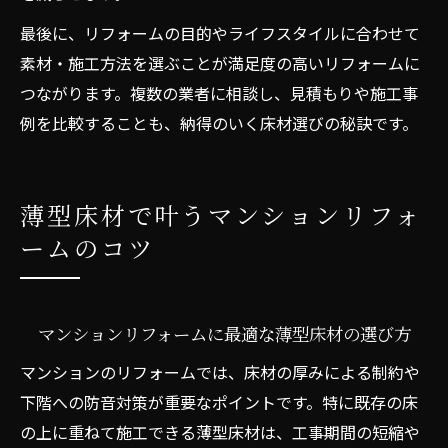
最後に、リフォームの目的やライフスタイルに合わせて
素材・施工方法を選ぶことが満足度の高いリフォームに
つながります。複数の業者に相談し、見積もりや施工事
例を比較することも、納得のいく床材選びの秘訣です。
薄型床材で叶うマンションリフォ
ームのコツ
マンションリフォームに最適な薄型床材の選び方
マンションのリフォームでは、床材の厚みによる制約や
下階への防音対策が重要なポイントです。特に既存の床
の上に重ねて施工できる薄型床材は、工事期間の短縮や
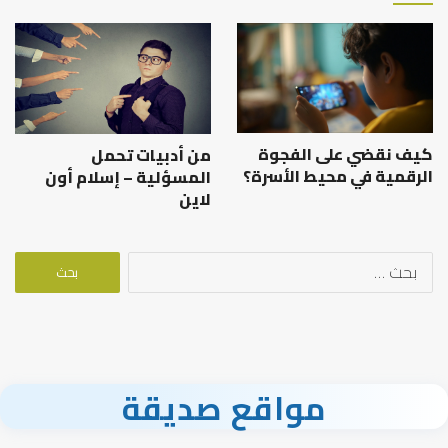
كيف نقضي على الفجوة
من أدبيات تحمل
الرقمية في محيط الأسرة؟
المسؤلية – إسلام أون
لاين
البحث
عن:
مواقع صديقة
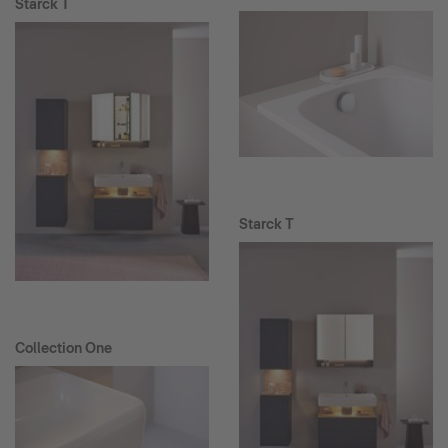
Starck T
Starck T
Collection One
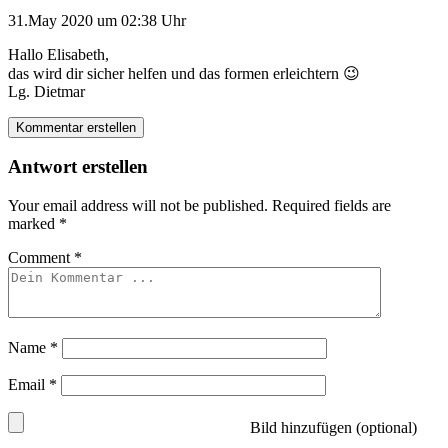
31.May 2020 um 02:38 Uhr
Hallo Elisabeth,
das wird dir sicher helfen und das formen erleichtern 😉
Lg. Dietmar
Kommentar erstellen
Antwort erstellen
Your email address will not be published.
Required fields are
marked
*
Comment
*
Name
*
Email
*
Bild hinzufügen (optional)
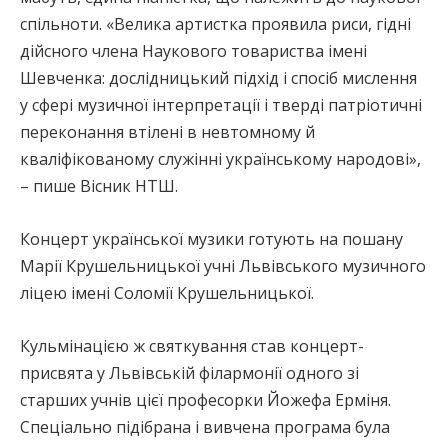
спільноти. «Велика артистка проявила риси, гідні
дійсного члена Наукового товариства імені
Шевченка: дослідницький підхід і спосіб мислення
у сфері музичної інтерпретації і тверді патріотичні
переконання втілені в невтомному й
кваліфікованому служінні українському народові»,
– пише Вісник НТШ.
Концерт української музики готують на пошану
Марії Крушельницької учні Львівського музичного
ліцею імені Соломії Крушельницької.
Кульмінацією ж святкування став концерт-
присвята у Львівській філармонії одного зі
старших учнів цієї професорки Йожефа Ерміня.
Спеціально підібрана і вивчена програма була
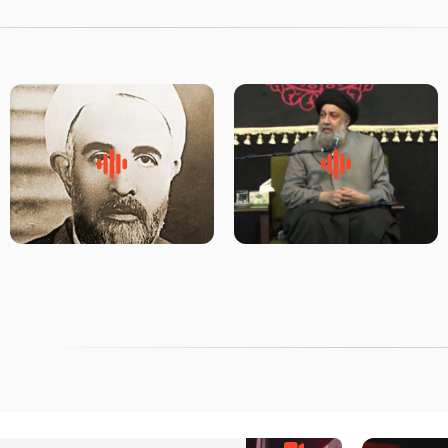
لقب حضرت رقیه سلام الله علیها
روضه‌ی مجلس یزید ملعون و
به چه معناست – حجت الاسلام
اسارت اهل‌بیت علیهم‌السلام –
علوی تهرانی
مرحوم حجت‌الاسلام شیخ علی
محدث زاده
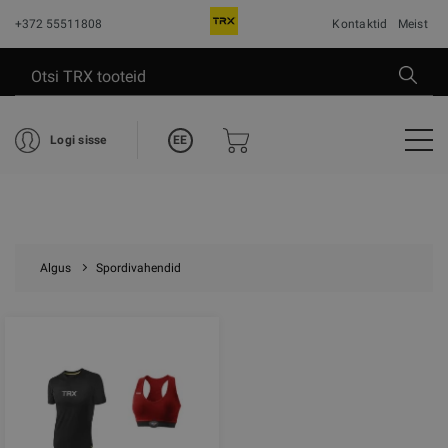
+372 55511808
Kontaktid
Meist
EE
Logi sisse
Algus
Spordivahendid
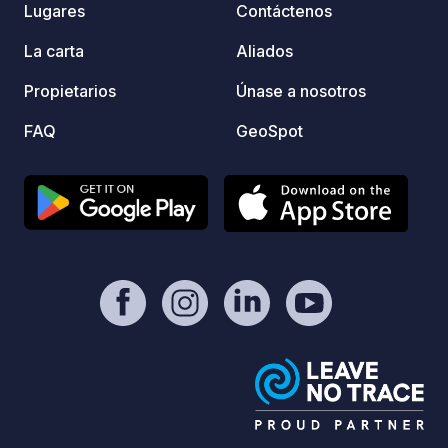
Lugares
Contáctenos
tranqu
natura
La carta
Aliados
Consul
reserv
Propietarios
Únase a nosotros
campin
FAQ
GeoSpot
págin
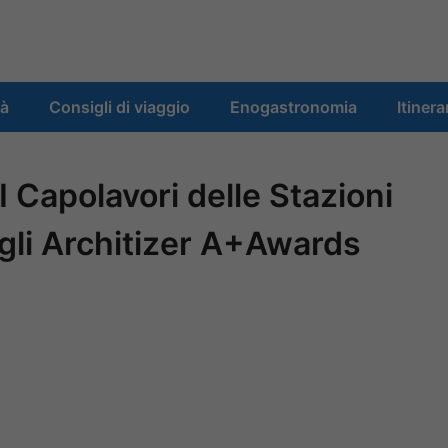
tà
Consigli di viaggio
Enogastronomia
Itinera
I Capolavori delle Stazioni
agli Architizer A+Awards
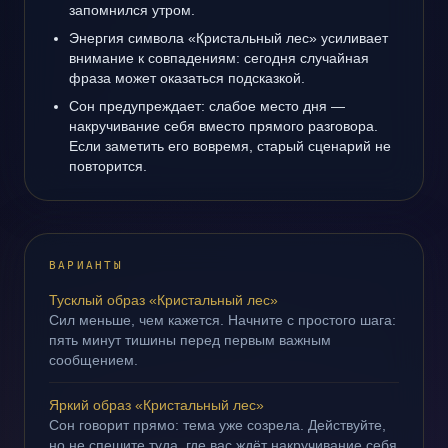
запомнился утром.
Энергия символа «Кристальный лес» усиливает
внимание к совпадениям: сегодня случайная
фраза может оказаться подсказкой.
Сон предупреждает: слабое место дня —
накручивание себя вместо прямого разговора.
Если заметить его вовремя, старый сценарий не
повторится.
ВАРИАНТЫ
Тусклый образ «Кристальный лес»
Сил меньше, чем кажется. Начните с простого шага:
пять минут тишины перед первым важным
сообщением.
Яркий образ «Кристальный лес»
Сон говорит прямо: тема уже созрела. Действуйте,
но не спешите туда, где вас ждёт накручивание себя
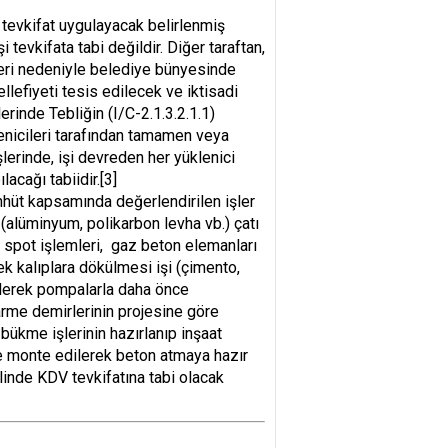
tevkifat uygulayacak belirlenmiş
 tevkifata tabi değildir. Diğer taraftan,
etleri nedeniyle belediye bünyesinde
llefiyeti tesis edilecek ve iktisadi
rinde Tebliğin (I/C-2.1.3.2.1.1)
enicileri tarafından tamamen veya
lerinde, işi devreden her yüklenici
acağı tabiidir.
[3]
hhüt kapsamında değerlendirilen işler
(alüminyum, polikarbon levha vb.) çatı
 spot işlemleri, gaz beton elemanları
ek kalıplara dökülmesi işi (çimento,
dilerek pompalarla daha önce
arme demirlerinin projesine göre
 bükme işlerinin hazırlanıp inşaat
ine monte edilerek beton atmaya hazır
alinde KDV tevkifatına tabi olacak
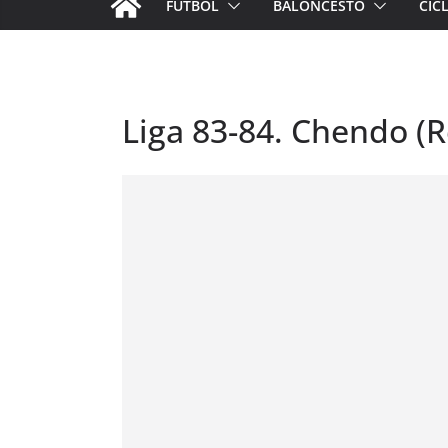
FÚTBOL
BALONCESTO
CIC
Liga 83-84. Chendo (R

....

• [WORK REQUIRED]:
In copying the material, drop all pictures and keep everything else identical.

• [WRITTEN RESPONSE]:
最後に、リフォームの目的やライフスタイルに合わせて
素材・施工方法を選ぶことが満足度の高いリフォームに
つながります。複数の業者に相談し、見積もりや施工事
例を比較することも、納得のいく床材選びの秘訣です。
薄型床材で叶うマンションリフォ
ームのコツ
マンションリフォームに最適な薄型床材の選び方
マンションのリフォームでは、床材の厚みによる制約や
下階への防音対策が重要なポイントです。特に既存の床
の上に重ねて施工できる薄型床材は、工事期間の短縮や
كيف نقضي على الفجوة
من أدبيات تحمل
الرقمية في محيط الأسرة؟
المسؤلية – إسلام أون
لاين
البحث
عن:
مواقع صديقة
Starck T
Starck T
Collection One
31.May 2020 um 02:38 Uhr
Hallo Elisabeth,
das wird dir sicher helfen und das formen erleichtern 😉
Lg. Dietmar
Kommentar erstellen
Antwort erstellen
Your email address will not be published.
Required fields are
marked
*
Comment
*
Name
*
Email
*
Bild hinzufügen (optional)
спільноти. «Велика артистка проявила риси, гідні
дійсного члена Наукового товариства імені
Шевченка: дослідницький підхід і спосіб мислення
у сфері музичної інтерпретації і тверді патріотичні
переконання втілені в невтомному й
кваліфікованому служінні українському народові»,
– пише Вісник НТШ.
Концерт української музики готують на пошану
Марії Крушельницької учні Львівського музичного
ліцею імені Соломії Крушельницької.
Кульмінацією ж святкування став концерт-
присвята у Львівській філармонії одного зі
старших учнів цієї професорки Йожефа Ерміня.
Спеціально підібрана і вивчена програма була
لقب حضرت رقیه سلام الله علیها
روضه‌ی مجلس یزید ملعون و
به چه معناست – حجت الاسلام
اسارت اهل‌بیت علیهم‌السلام –
علوی تهرانی
مرحوم حجت‌الاسلام شیخ علی
محدث زاده
+372 55511808
Kontaktid
Meist
EE
Logi sisse
Algus
Spordivahendid
Lugares
Contáctenos
tranqu
natura
La carta
Aliados
Consul
reserv
Propietarios
Únase a nosotros
campin
FAQ
GeoSpot
págin
tà
Consigli di viaggio
Enogastronomia
Itinera
I Capolavori delle Stazioni
agli Architizer A+Awards
запомнился утром.
Энергия символа «Кристальный лес» усиливает
внимание к совпадениям: сегодня случайная
фраза может оказаться подсказкой.
Сон предупреждает: слабое место дня —
накручивание себя вместо прямого разговора.
Если заметить его вовремя, старый сценарий не
повторится.
ВАРИАНТЫ
Тусклый образ «Кристальный лес»
Сил меньше, чем кажется. Начните с простого шага:
пять минут тишины перед первым важным
сообщением.
Яркий образ «Кристальный лес»
Сон говорит прямо: тема уже созрела. Действуйте,
но не спешите туда, где вас ждёт накручивание себя
tevkifat uygulayacak belirlenmiş
 tevkifata tabi değildir. Diğer taraftan,
etleri nedeniyle belediye bünyesinde
llefiyeti tesis edilecek ve iktisadi
rinde Tebliğin (I/C-2.1.3.2.1.1)
enicileri tarafından tamamen veya
lerinde, işi devreden her yüklenici
acağı tabiidir.
[3]
hhüt kapsamında değerlendirilen işler
(alüminyum, polikarbon levha vb.) çatı
 spot işlemleri, gaz beton elemanları
ek kalıplara dökülmesi işi (çimento,
dilerek pompalarla daha önce
arme demirlerinin projesine göre
 bükme işlerinin hazırlanıp inşaat
ine monte edilerek beton atmaya hazır
alinde KDV tevkifatına tabi olacak
FÚTBOL
BALONCESTO
CIC
Liga 83-84. Chendo (R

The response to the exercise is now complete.